Walking Debate: Should Ireland take in more refugees given that we have so many problems, like our housing crisis and healthcare crisis? 


We can't afford to?- Ireland is one of the wealthiest nations in the world. In 2018, Ireland ranks 8th wealthiest amoung all nations on the global ranking scale: Inclusive Development Index (IDI) If Ireland can't afford to, how come other countries can?

Turkey hosted almost 3 million refugees in 2016, the largest population of any country. Refugee numbers climbed by nearly half a million - from 2.5 million to 2.9 million - in the space of a year. (UNHCR) In terms of percentage of their population, that would be the equivalent of Ireland receiving 250,000.
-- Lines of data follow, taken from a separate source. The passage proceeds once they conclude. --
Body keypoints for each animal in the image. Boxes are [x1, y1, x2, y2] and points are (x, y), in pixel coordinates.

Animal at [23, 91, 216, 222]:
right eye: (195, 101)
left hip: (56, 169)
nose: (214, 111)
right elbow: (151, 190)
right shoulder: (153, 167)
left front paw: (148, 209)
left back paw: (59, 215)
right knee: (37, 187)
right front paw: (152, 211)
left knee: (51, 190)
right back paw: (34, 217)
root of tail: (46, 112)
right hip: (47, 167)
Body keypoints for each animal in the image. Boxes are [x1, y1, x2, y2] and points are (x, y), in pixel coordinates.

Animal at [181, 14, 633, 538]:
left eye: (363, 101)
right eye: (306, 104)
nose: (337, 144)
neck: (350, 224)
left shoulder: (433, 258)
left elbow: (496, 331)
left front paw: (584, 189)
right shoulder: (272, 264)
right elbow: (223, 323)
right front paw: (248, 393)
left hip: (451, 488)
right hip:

We are taking our fair share- The Government has failed to meet its original pledge of bringing 4,000 asylum seekers into the country by the end of 2017.  A total of 1,337 men, women and children have arrived in Ireland under the State’s refugee protection programme since 2015, less than half the original pledge made by the Government.
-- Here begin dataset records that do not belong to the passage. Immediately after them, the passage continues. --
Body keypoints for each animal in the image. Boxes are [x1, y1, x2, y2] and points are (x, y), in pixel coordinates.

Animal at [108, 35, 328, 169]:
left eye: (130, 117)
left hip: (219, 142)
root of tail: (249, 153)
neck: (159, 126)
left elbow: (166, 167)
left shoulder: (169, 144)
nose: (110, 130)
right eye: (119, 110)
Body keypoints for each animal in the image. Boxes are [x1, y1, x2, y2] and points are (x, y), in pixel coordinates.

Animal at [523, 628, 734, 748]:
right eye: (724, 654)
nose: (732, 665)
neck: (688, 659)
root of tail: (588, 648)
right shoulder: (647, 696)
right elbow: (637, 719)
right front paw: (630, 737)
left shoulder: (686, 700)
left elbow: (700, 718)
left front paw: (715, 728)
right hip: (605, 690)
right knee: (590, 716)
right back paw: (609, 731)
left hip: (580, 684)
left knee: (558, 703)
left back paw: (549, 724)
As a percentage of our population, Ireland ranks 29th out of 45 European countries in receiving asylum seekers and refugees.  Asylum seekers comprise 0.01% of the Irish population (that is 1 out of every 10,000 people is an asylum seeker).

In Lebanon, one in six people was a refugee in 2016 meaning that the country had the largest number of displaced people relative to its own population. 

Globally, the number of refugees and internally displaced people reached 65 million for the first time, with 86% in developing countries without adequate resources to help them. (World Economic Forum)

Ireland is too small of a country to take in more refugees

Ireland used to have a population of over 8 million, Current population of the Republic is 4.5 million.  Ireland has a population density of 65 people per square km (compared to the UK’s population density of 260 people per square km).

Ireland's economy will be hurt by taking in more refugees

The OECD, a club of mostly rich countries, assessed the effect of immigrants on its members’ finances in 2007-09. It found they made a net fiscal contribution of around 0.35% of GDP on average, with relatively little variation from country to country. (The Economist) 

4. Watch  the second video #AChildisaChild to close the activity. 

Action: Ask students to go online and share one of the two videos or hold a walking debate in another class. 


Stage 1



Share with the children the poster on Convention of the Rights of the Child. Ask them to determine which rights are significant to the topic they have been discussing. 

Article 4 (Protection of rights) The government has a responsibility to make sure your rights are protected. They must help your family protect your rights and create an environment where you can grow learn and reach your potential. 

Article 15 (Freedom of association) You have the right to choose your own friends and join or set up groups, as long as it isn't harmful to others. 

Article 16 (Privacy) You have the right to privacy. The law should protect you from attacks against your way of life, your good name, your families and your homes. 

Article 22 (Refugee children): You have the right to special protection and help if you are refugees (if you have been forced to leave your home and live in another country), as well as all the rights in the Convention.

Article 27 (Adequate standard of living): You have the right to food, clothing, a safe place to live and to have your basic needs met. You should not be disadvantaged so that you can't do many of the things other kids can do.